バーガーキング ~6割以上の店舗が首都圏に集中~

都道府県別の出店状況をみると、28都道府県に進出しており、東京(56店)、埼玉(24店)、神奈川(19店)、千葉(17店)、大阪(15店)の順となっています。東京だけで全体の約30%、東京・埼玉・神奈川・千葉の首都圏に約63%の店舗が集まっています。
このため過半数の県は1、2店舗の出店に止まっており、未進出の地域が東北や九州地方に多くみられます。

運営会社は「株式会社ビーケージャパンホールディングス(東京都千代田区)」。2023年4月の店舗数ランキングでは186店ですが、その後5~6月に4店舗の新規出店計画を発表しています。全体に増加率が低い中で、高速出店を進める唯一のバーガーチェーンとなっています。


サブウェイ ~全体の約3分の1は東京都~

全国34県・167店展開のうち、約32%にあたる54店が東京都に集中。次いで神奈川(14店)、愛知(12店)、千葉・大阪が各11店と続いています。1店舗のみの出店が、東北地方や西日本中心に14県あります。また、比較的広域に展開しているわりには、京都や新潟といった人口200万人超の府県に店舗がない点が目に付きます。

運営会社は「日本サブウェイ合同会社(東京都品川区)」。アメリカ発のサンドイッチチェーンで、日本に上陸したのは1992年です。


フレッシュネスバーガー ~全体の40%超は東京に立地~

当社データから都道府県別の出店状況をみると、東京の店舗数(67店)が全体の41%を占め、神奈川(21店)・千葉(11店)を合わせると、約60%が首都圏に集中しています。
未進出の地域は、東北・北陸・中国・四国の県が比較的多くなっています。

運営会社は「株式会社フレッシュネス(横浜市)」。

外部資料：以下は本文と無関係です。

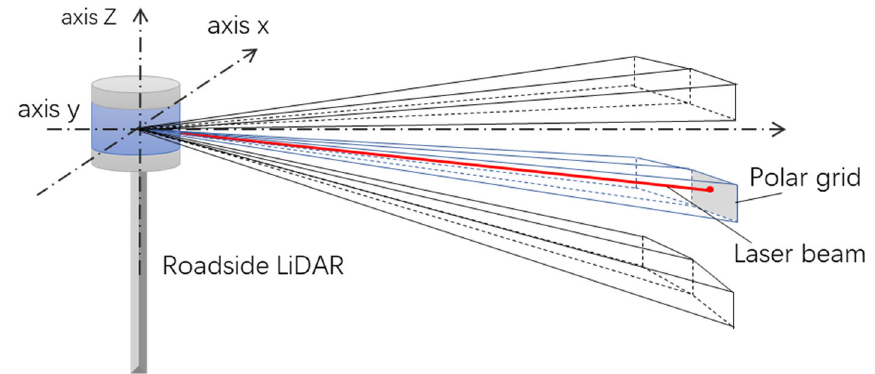
Figure 6. Schematic diagram of a polar grid.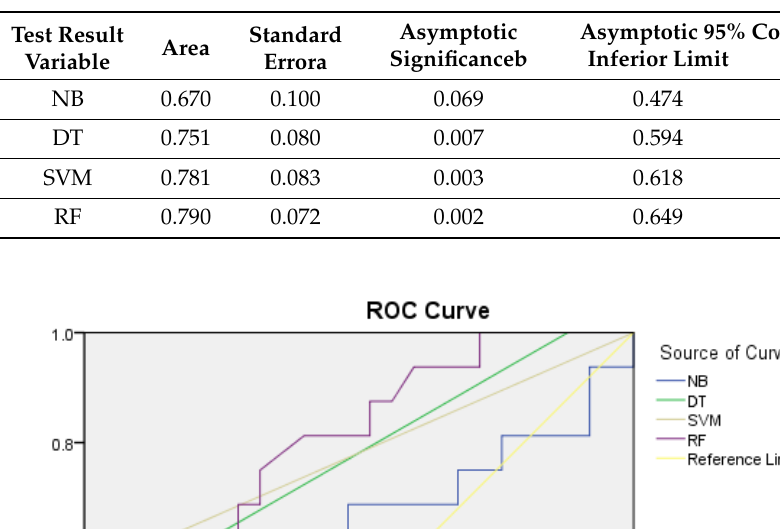
Table 8. Result of AUC.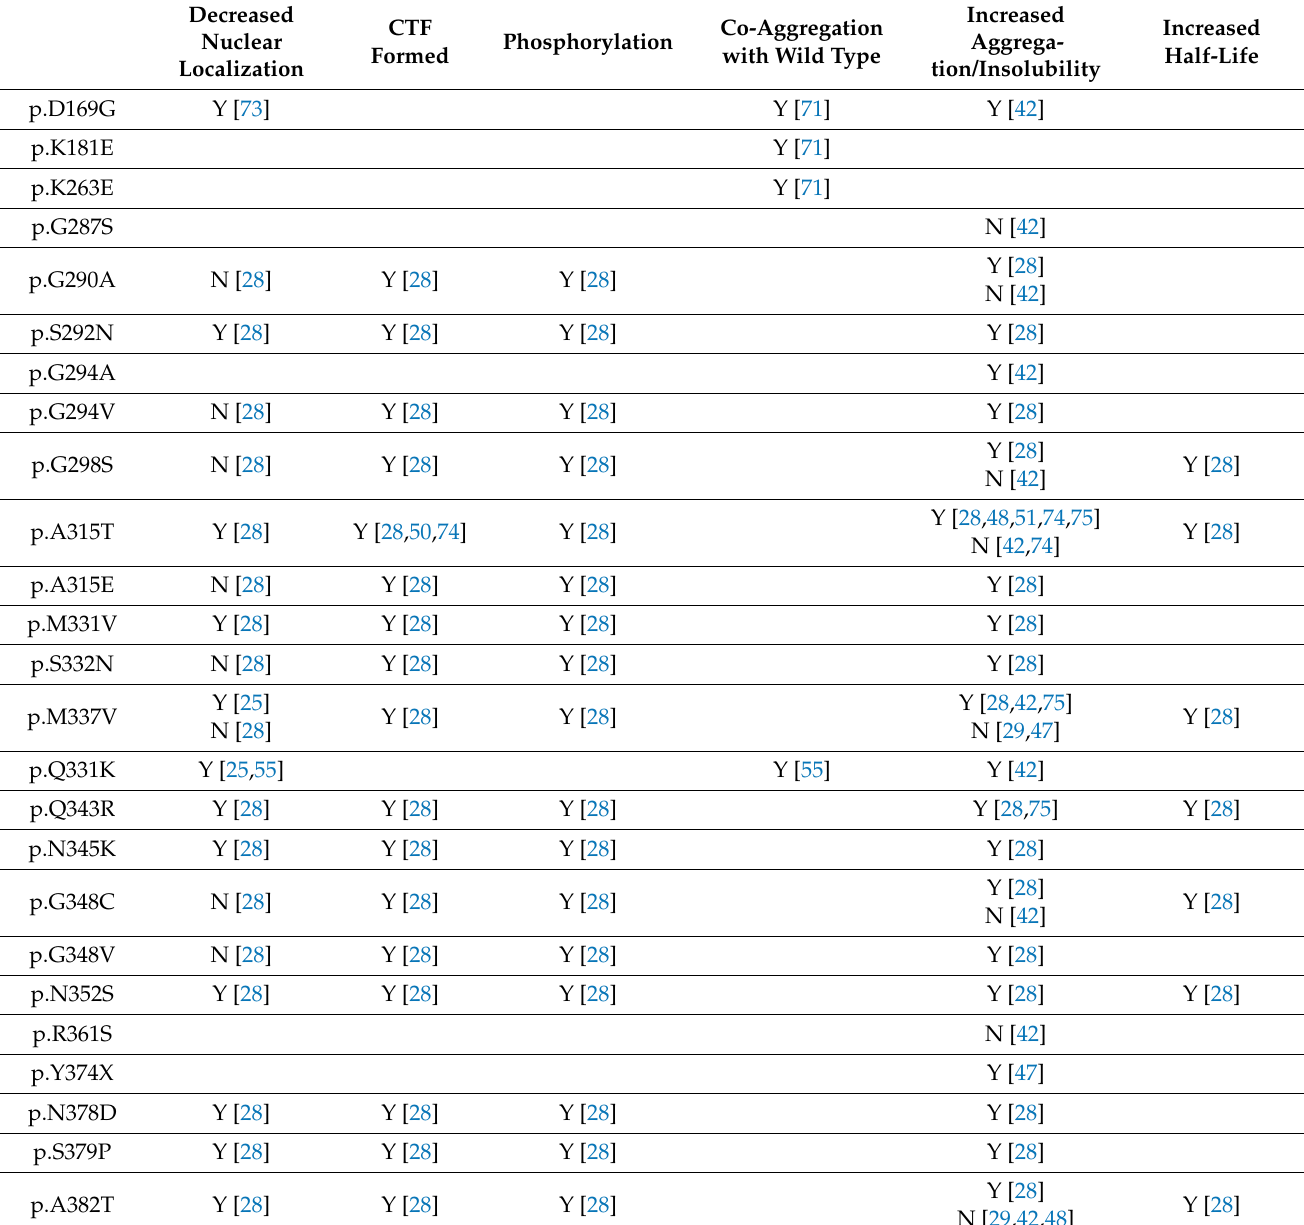
Table 1. Characteristics of mutant TDP-43 proteins and C-terminal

1992年、東京都渋谷区富ヶ谷に1号店がオープンしました。2016年、「牛角」や「大戸屋」など様々なジャンルの飲食店を展開するコロワイドグループ傘下に入っています。


ファーストキッチン ~神奈川&東京が主なエリア~

ファーストキッチンが出店しているのは計10都道府県で、神奈川県(17店)が最も多く、東京都が2番目(12店)となっています。愛知が7店、埼玉・千葉が6店ずつで続いています。大都市圏以外では、岐阜と滋賀に1店ずつと少ないながら店舗があります。

運営会社は、1977年設立の「ファーストキッチン株式会社(東京都新宿区)」。
2016年に米国発のハンバーガーレストランチェーン「ウェンディーズ・ジャパン」に譲渡されたあと、ファーストキッチンとウェンディーズとのコラボ店舗「ウェンディーズ・ファーストキッチン(ランキング8位)」への転換が進んでいました。ただ、2023年4月の店舗数と前年同月を比較すると2店舗の減少に止まっており、コラボ店への転換が一段落したことを窺わせます。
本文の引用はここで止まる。